[Opening Supplied data section]

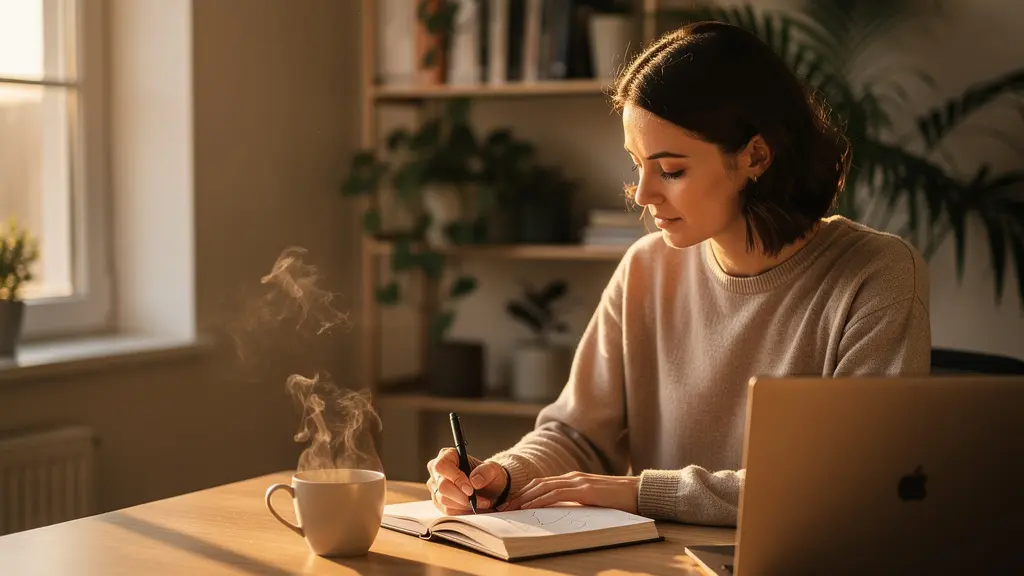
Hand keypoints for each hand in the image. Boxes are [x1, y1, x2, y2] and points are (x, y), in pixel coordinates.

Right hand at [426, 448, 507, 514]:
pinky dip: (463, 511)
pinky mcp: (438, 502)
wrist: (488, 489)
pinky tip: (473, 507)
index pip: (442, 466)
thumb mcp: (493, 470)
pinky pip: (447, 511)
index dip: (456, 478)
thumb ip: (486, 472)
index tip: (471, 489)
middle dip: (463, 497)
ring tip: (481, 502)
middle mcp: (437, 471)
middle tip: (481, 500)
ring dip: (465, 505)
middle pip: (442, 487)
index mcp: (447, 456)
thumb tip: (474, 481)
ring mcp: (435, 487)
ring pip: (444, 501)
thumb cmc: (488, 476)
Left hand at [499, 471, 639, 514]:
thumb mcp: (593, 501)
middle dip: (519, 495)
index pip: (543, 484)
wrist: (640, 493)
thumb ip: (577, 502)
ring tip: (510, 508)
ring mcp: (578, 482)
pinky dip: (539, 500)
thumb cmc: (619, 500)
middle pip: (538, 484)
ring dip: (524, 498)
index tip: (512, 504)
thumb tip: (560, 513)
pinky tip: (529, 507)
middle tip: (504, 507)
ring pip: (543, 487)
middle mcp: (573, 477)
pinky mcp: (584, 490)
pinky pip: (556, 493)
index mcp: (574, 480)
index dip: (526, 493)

[Closing Supplied data section]

What to produce
From the first line to the last, copy the records above exactly and drop any pictures.

Solution to this problem
Hand keypoints for each hand in the image. Boxes are [x1, y1, x2, y2] and points are (x, y), in pixel coordinates.

Right hand at [426, 448, 507, 514]:
pinky dip: (463, 511)
pinky mcp: (438, 502)
wrist: (488, 489)
pinky tip: (473, 507)
index pip: (442, 466)
thumb mcp: (493, 470)
pinky pip: (447, 511)
index dip: (456, 478)
thumb ip: (486, 472)
index tip: (471, 489)
middle dip: (463, 497)
ring tip: (481, 502)
middle mcp: (437, 471)
middle tip: (481, 500)
ring dip: (465, 505)
middle pip: (442, 487)
index mcp: (447, 456)
thumb tip: (474, 481)
ring mcp: (435, 487)
ring pip: (444, 501)
thumb cmc: (488, 476)
Left hand at [499, 471, 639, 514]:
thumb mcp: (593, 501)
middle dip: (519, 495)
index pip: (543, 484)
wrist: (640, 493)
thumb ip: (577, 502)
ring tip: (510, 508)
ring mcp: (578, 482)
pinky dip: (539, 500)
thumb cmc: (619, 500)
middle pip: (538, 484)
ring dip: (524, 498)
index tip: (512, 504)
thumb tip: (560, 513)
pinky tip: (529, 507)
middle tip: (504, 507)
ring pip: (543, 487)
middle mcp: (573, 477)
pinky mcp: (584, 490)
pinky pip: (556, 493)
index mcp: (574, 480)
index dip: (526, 493)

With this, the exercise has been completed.